Monarch Tractorの歩みと経営危機
Monarch Tractorは2018年に、元Teslaエグゼクティブのマーク・シュワガー(Mark Schwager)とワイン製造業者のカルロ・モンダヴィ(Carlo Mondavi)によって共同創業されたカリフォルニア州のスタートアップだ。農業向け電動・自律走行機械の分野でいち早く注目を集め、農業業界では「農業界のTesla」とも称されていた。Astanor Ventures、At One Ventures、FoxconnグループのHH-CTBC Partnershipなどから累計2億5100万ドルの資金を調達していた。

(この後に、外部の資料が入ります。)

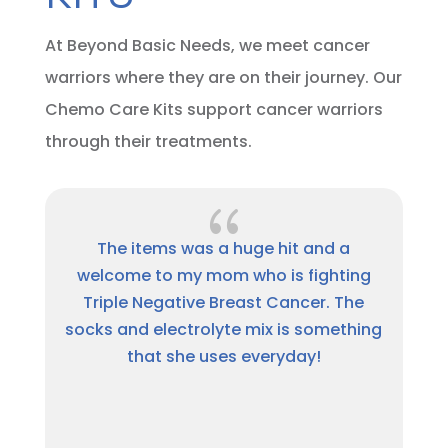
At Beyond Basic Needs, we meet cancer
warriors where they are on their journey. Our
Chemo Care Kits support cancer warriors
through their treatments.
{
Thank you so much for the package.
ing
This has been a hard journey and I am
he
thankful for people like Beyond Basic
hing
Needs for showing they care. A million
times, Thank you.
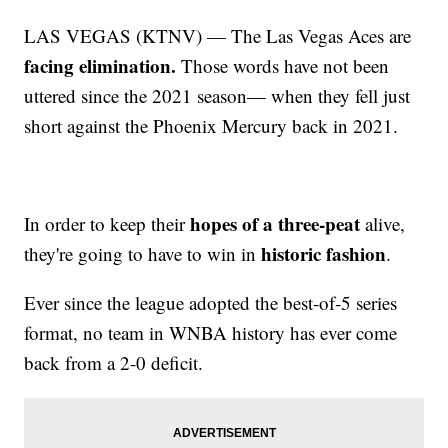
LAS VEGAS (KTNV) — The Las Vegas Aces are
facing elimination.
Those words have not been
uttered since the 2021 season— when they fell just
short against the Phoenix Mercury back in 2021.
hopes of a three-peat
In order to keep their
alive,
historic fashion
they're going to have to win in
.
Ever since the league adopted the best-of-5 series
format, no team in WNBA history has ever come
back from a 2-0 deficit.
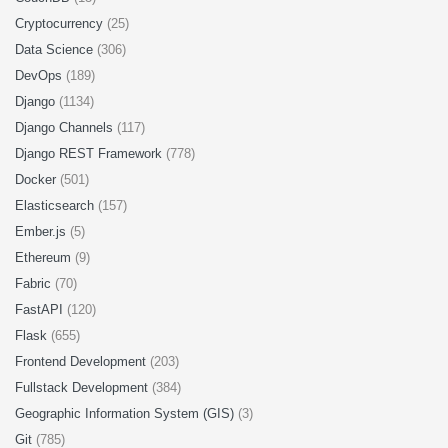
Cryptocurrency
(25)
Data Science
(306)
DevOps
(189)
Django
(1134)
Django Channels
(117)
Django REST Framework
(778)
Docker
(501)
Elasticsearch
(157)
Ember.js
(5)
Ethereum
(9)
Fabric
(70)
FastAPI
(120)
Flask
(655)
Frontend Development
(203)
Fullstack Development
(384)
Geographic Information System (GIS)
(3)
Git
(785)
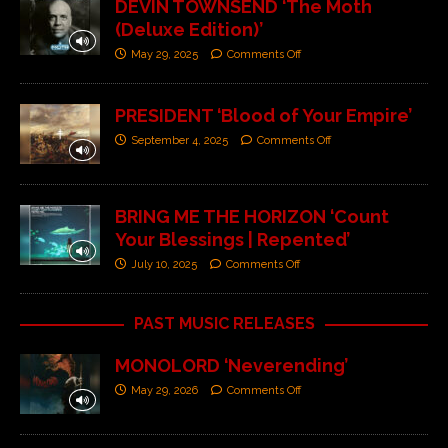
DEVIN TOWNSEND ‘The Moth
(Deluxe Edition)’
May 29, 2025
Comments Off
PRESIDENT ‘Blood of Your Empire’
September 4, 2025
Comments Off
BRING ME THE HORIZON ‘Count
Your Blessings | Repented’
July 10, 2025
Comments Off
PAST MUSIC RELEASES
MONOLORD ‘Neverending’
May 29, 2026
Comments Off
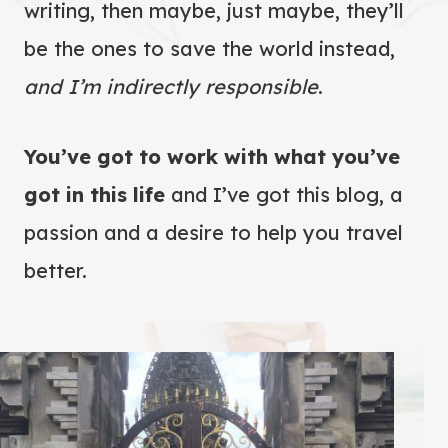
writing, then maybe, just maybe, they’ll
be the ones to save the world instead,
and I’m indirectly responsible
.
You’ve got to work with what you’ve
got in this life
and I’ve got this blog, a
passion and a desire to help you travel
better.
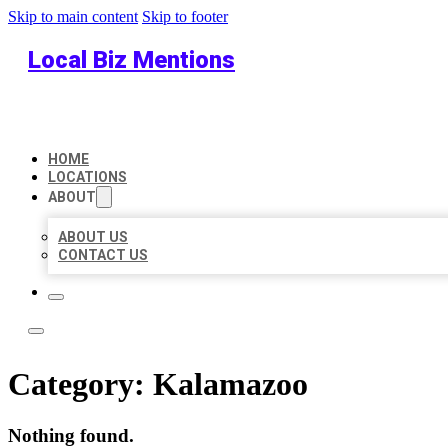
Skip to main content
Skip to footer
Local Biz Mentions
HOME
LOCATIONS
ABOUT
ABOUT US
CONTACT US
Category:
Kalamazoo
Nothing found.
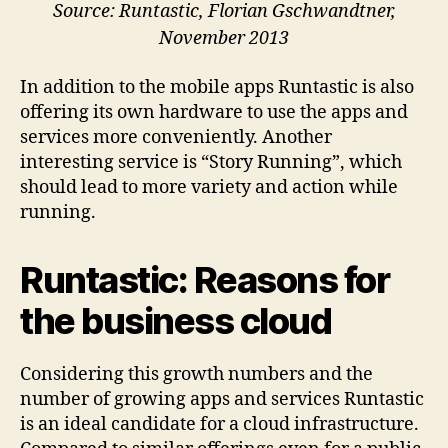
Source: Runtastic, Florian Gschwandtner,
November 2013
In addition to the mobile apps Runtastic is also
offering its own hardware to use the apps and
services more conveniently. Another
interesting service is “Story Running”, which
should lead to more variety and action while
running.
Runtastic: Reasons for
the business cloud
Considering this growth numbers and the
number of growing apps and services Runtastic
is an ideal candidate for a cloud infrastructure.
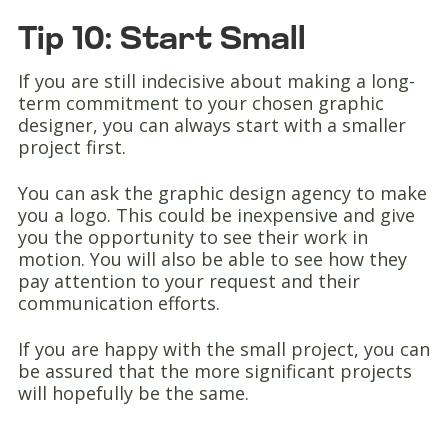
Tip 10: Start Small
If you are still indecisive about making a long-
term commitment to your chosen graphic
designer, you can always start with a smaller
project first.
You can ask the graphic design agency to make
you a logo. This could be inexpensive and give
you the opportunity to see their work in
motion. You will also be able to see how they
pay attention to your request and their
communication efforts.
If you are happy with the small project, you can
be assured that the more significant projects
will hopefully be the same.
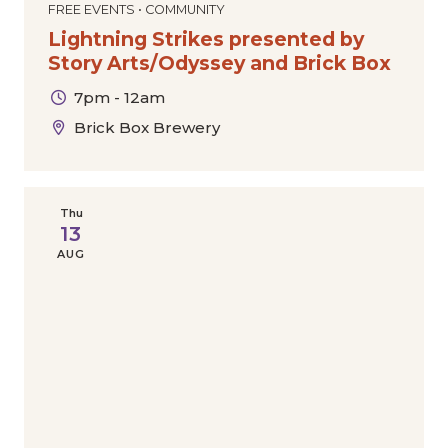
FREE EVENTS • COMMUNITY
Lightning Strikes presented by
Story Arts/Odyssey and Brick Box
7pm - 12am
Brick Box Brewery
Thu
13
AUG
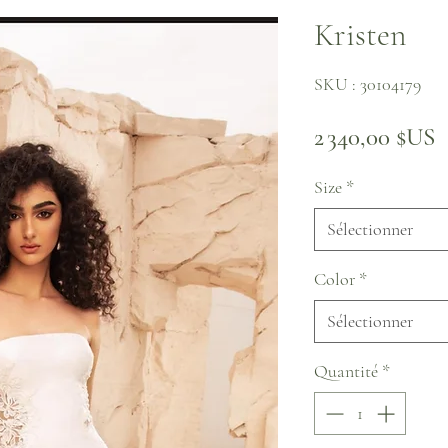
Kristen
SKU : 30104179
P
2 340,00 $US
Size
*
Sélectionner
Color
*
Sélectionner
Quantité
*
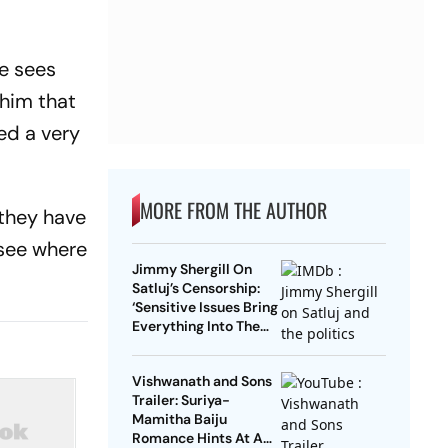
e sees
 him that
ed a very
MORE FROM THE AUTHOR
 they have
s see where
Jimmy Shergill On
Satluj’s Censorship:
‘Sensitive Issues Bring
Everything Into The
Open’
Vishwanath and Sons
Trailer: Suriya-
Mamitha Baiju
Romance Hints At A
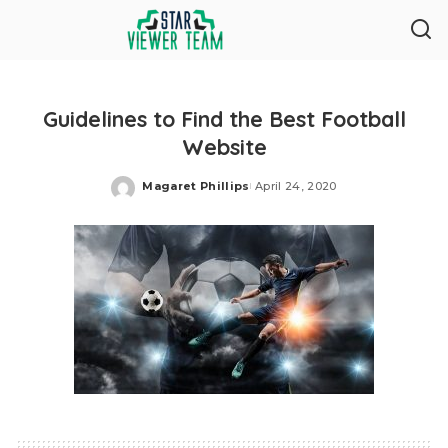
Guidelines to Find the Best Football
Website
Magaret Phillips
April 24, 2020
Posted
by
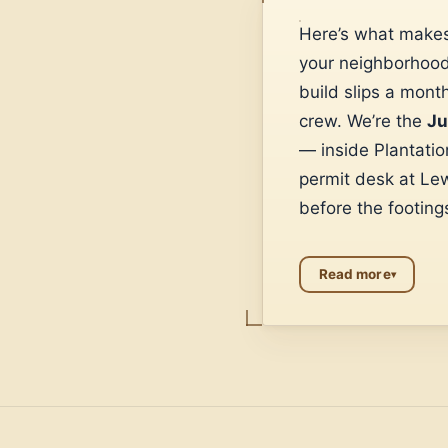
Here’s what makes
your neighborhood 
build slips a mont
crew. We’re the
Ju
— inside Plantati
permit desk at Le
before the footings
Read more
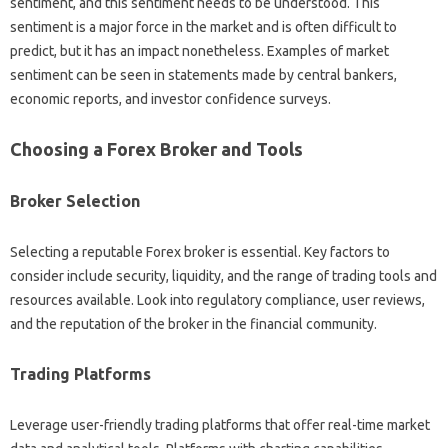
sentiment, and‌ this sentiment‌ needs to‍ be understood. This‌
sentiment is‌ a‌ major force‌ in the market and‍ is often‍ difficult‌ to
predict, but‌ it‍ has an impact nonetheless. Examples of market‌
sentiment‍ can be seen in‍ statements made by central‌ bankers,
economic reports, and‍ investor‌ confidence‌ surveys.
Choosing‌ a‌ Forex‍ Broker‌ and‍ Tools‌
Broker Selection
Selecting‍ a reputable Forex‌ broker is essential. Key factors‍ to
consider‌ include‍ security, liquidity, and the‍ range‍ of‍ trading tools and
resources‌ available. Look into regulatory‍ compliance, user‌ reviews,
and‌ the‌ reputation‍ of‌ the‌ broker in‌ the‌ financial community.
Trading Platforms
Leverage user-friendly‍ trading‍ platforms that‌ offer real-time‍ market‌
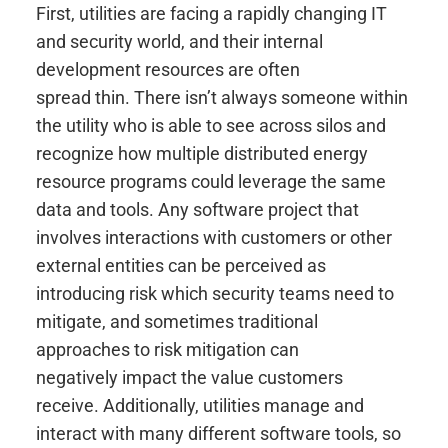
First, utilities are facing a rapidly changing IT
and security world, and their internal
development resources are often
spread thin. There isn’t always someone within
the utility who is able to see across silos and
recognize how multiple distributed energy
resource programs could leverage the same
data and tools. Any software project that
involves interactions with customers or other
external entities can be perceived as
introducing risk which security teams need to
mitigate, and sometimes traditional
approaches to risk mitigation can
negatively impact the value customers
receive. Additionally, utilities manage and
interact with many different software tools, so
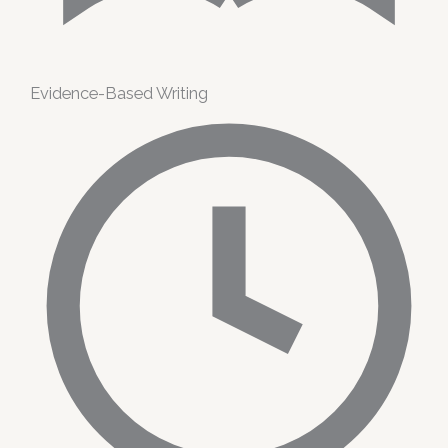
Evidence-Based Writing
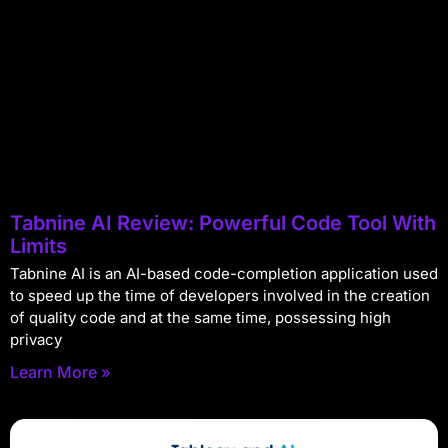
Tabnine AI Review: Powerful Code Tool With
Limits
Tabnine AI is an AI-based code-completion application used
to speed up the time of developers involved in the creation
of quality code and at the same time, possessing high
privacy
Learn More »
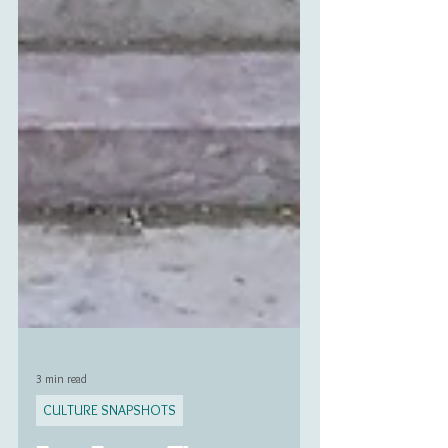
3 min read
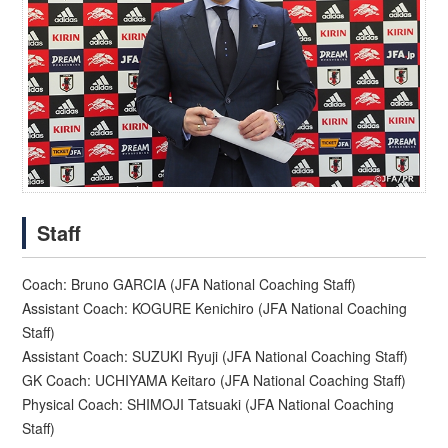
Staff
Coach: Bruno GARCIA (JFA National Coaching Staff)
Assistant Coach: KOGURE Kenichiro (JFA National Coaching
Staff)
Assistant Coach: SUZUKI Ryuji (JFA National Coaching Staff)
GK Coach: UCHIYAMA Keitaro (JFA National Coaching Staff)
Physical Coach: SHIMOJI Tatsuaki (JFA National Coaching
Staff)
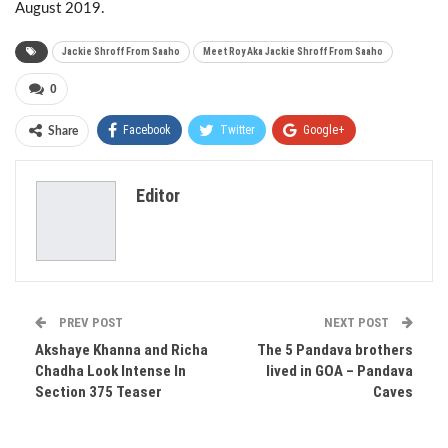
August 2019.
​Jackie Shroff From Saaho
​Meet Roy Aka Jackie Shroff From Saaho
0
Facebook
Twitter
Google+
Share
ReddIt
WhatsApp
Pinterest
Editor
Email
PREV POST
NEXT POST
Akshaye Khanna and Richa
The 5 Pandava brothers
Chadha Look Intense In
lived in GOA – Pandava
Section 375 Teaser
Caves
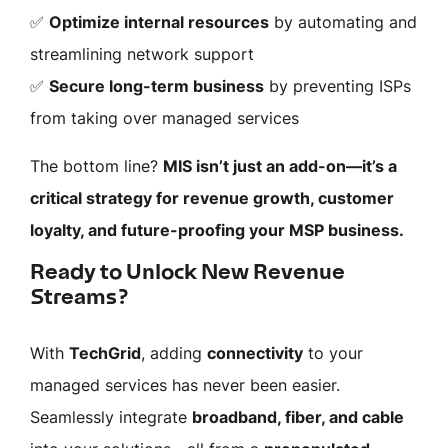
✅
Optimize internal resources
by automating and
streamlining network support
✅
Secure long-term business
by preventing ISPs
from taking over managed services
The bottom line?
MIS isn’t just an add-on—it’s a
critical strategy for revenue growth, customer
loyalty, and future-proofing your MSP business.
Ready to Unlock New Revenue
Streams?
With
TechGrid
, adding
connectivity
to your
managed services has never been easier.
Seamlessly integrate
broadband, fiber, and cable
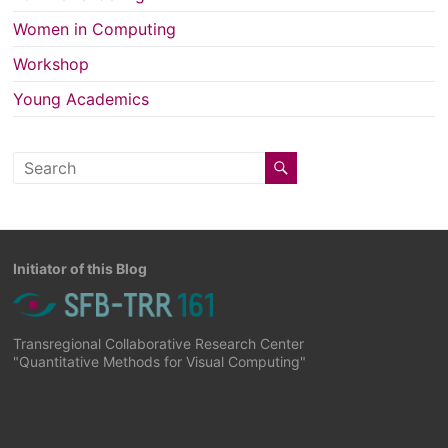
Women in Computing
Workshop
Young Academics
Initiator of this Blog
Transregional Collaborative Research Center
"Quantitative Methods for Visual Computing"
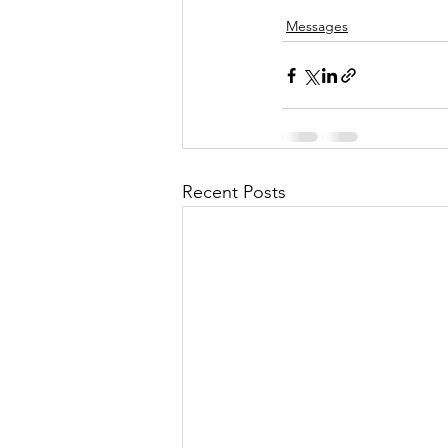
Messages
Recent Posts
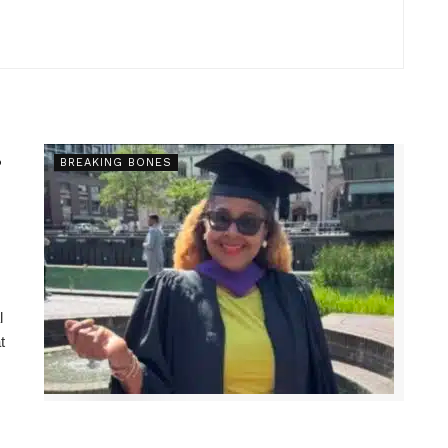
s
BREAKING BONES
l
t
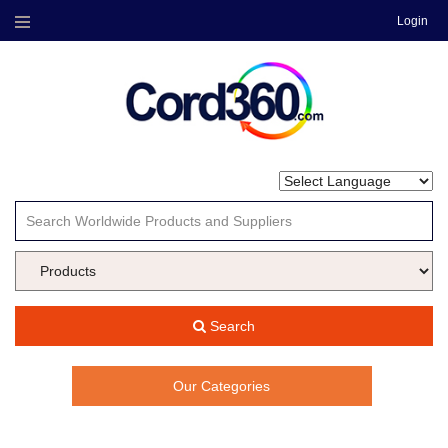
Login
Menu
Search
Our Categories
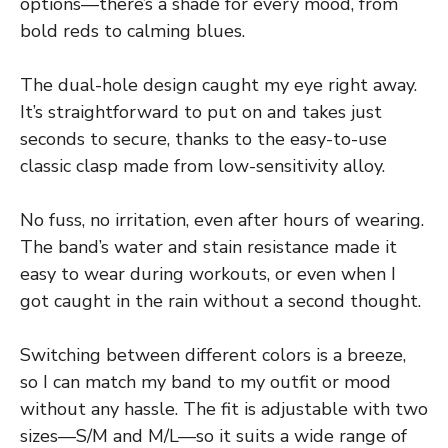
options—there’s a shade for every mood, from
bold reds to calming blues.
The dual-hole design caught my eye right away.
It’s straightforward to put on and takes just
seconds to secure, thanks to the easy-to-use
classic clasp made from low-sensitivity alloy.
No fuss, no irritation, even after hours of wearing.
The band’s water and stain resistance made it
easy to wear during workouts, or even when I
got caught in the rain without a second thought.
Switching between different colors is a breeze,
so I can match my band to my outfit or mood
without any hassle. The fit is adjustable with two
sizes—S/M and M/L—so it suits a wide range of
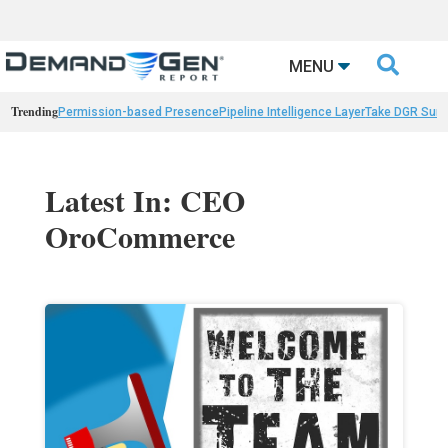

MENU
Trending
Permission-based Presence
Pipeline Intelligence Layer
Take DGR Surv
Latest In: CEO
OroCommerce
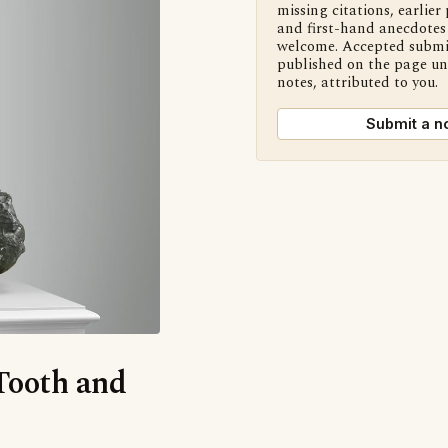
missing citations, earlier 
and first-hand anecdotes 
welcome. Accepted submi
published on the page u
notes, attributed to you.
Submit a n
‘Tooth and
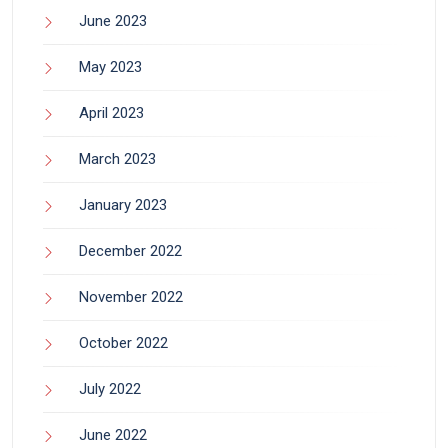
June 2023
May 2023
April 2023
March 2023
January 2023
December 2022
November 2022
October 2022
July 2022
June 2022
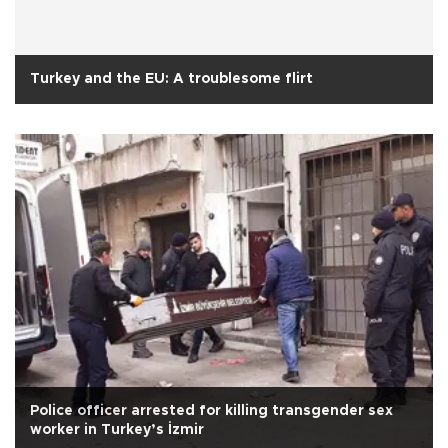
Turkey and the EU: A troublesome flirt
Police officer arrested for killing transgender sex
worker in Turkey’s İzmir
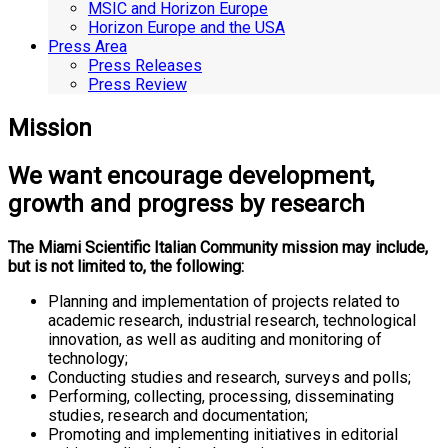
MSIC and Horizon Europe
Horizon Europe and the USA
Press Area
Press Releases
Press Review
Mission
We want encourage development,
growth and progress by research
The Miami Scientific Italian Community mission may include,
but is not limited to, the following:
Planning and implementation of projects related to
academic research, industrial research, technological
innovation, as well as auditing and monitoring of
technology;
Conducting studies and research, surveys and polls;
Performing, collecting, processing, disseminating
studies, research and documentation;
Promoting and implementing initiatives in editorial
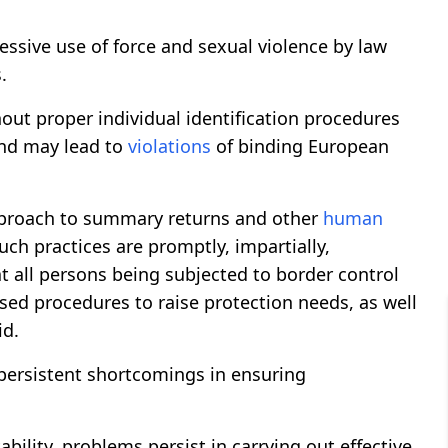
essive use of force and sexual violence by law
.
out proper individual identification procedures
nd may lead to
violations
of binding European
proach to summary returns and other
human
such practices are promptly, impartially,
t all persons being subjected to border control
sed procedures to raise protection needs, as well
id.
persistent shortcomings in ensuring
bility, problems persist in carrying out effective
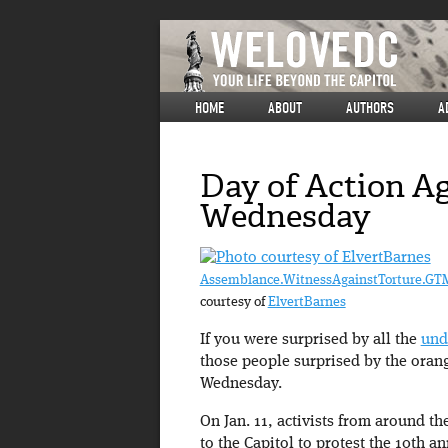
HOME
ABOUT
AUTHORS
A
Day of Action A
Wednesday
Assemblance.WitnessAgainstTorture.G
courtesy of
ElvertBarnes
If you were surprised by all the
und
those people surprised by the oran
Wednesday.
On Jan. 11, activists from around t
to the Capitol to protest the 10th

しかし近年は深刻な経営難に直面していた。複数回にわたる大規模なレイオフ、3社のディーラーからの訴訟、共同創業者による「技術が正常に機能しない」という内部告発など、事業上の問題が相次いだ。さらに2025年8月には、製造パートナーであったFoxconnがオハイオ州の工場を売却したことで、主要な製造委託先を失うという致命的な打撃を受けた。農業分野でのクリーンテック投資全体も縮小しており、2025年に世界で13億ドルあった農業クリーンテック投資は2026年第1四半期にはわずか1億4100万ドルにまで落ち込んでいた。こうした逆風の中、Monarchはトラクターの製造・販売から自律走行技術のライセンス事業へのピボットを試みていたが、最終的に事業継続が困難になったとみられる。
Caterpillarの戦略的意図と買収の意義
Caterpillarにとって今回の買収は、製品そのものよりもMonarchが持つ技術・知的財産・エンジニアリング人材の獲得が主眼とみられる。Monarchのソフトウェア定義車両プラットフォームや自律走行用知覚スタックは、農業機械だけでなく建設・鉱業向け機器への応用も見込まれる。Deere(ジョン・ディア)やCNH Industrialが農業・建設機械の電動化・自動化に積極投資しているなか、CaterpillarもMonarchの技術を取り込むことで競争力を高める狙いがある。また、同社は将来的に高利益率のデータ・サービス事業への展開も視野に入れているとみられる。買収価格は非公開とされている。
今後の展望
アナリストからは、今回の買収は即座に業績へ貢献するものではなく、中長期的な技術投資と位置付けられると指摘されている。Monarchの技術がCaterpillarの製品ラインへ実際に組み込まれるまでの道筋や、関税コストの増大など2026年の事業環境も懸念材料として挙げられる。一方で、農業分野における自律化・電動化の流れは不可逆的であり、今回の技術獲得がCaterpillarの将来製品に反映されるか、投資家や業界関係者が注目している。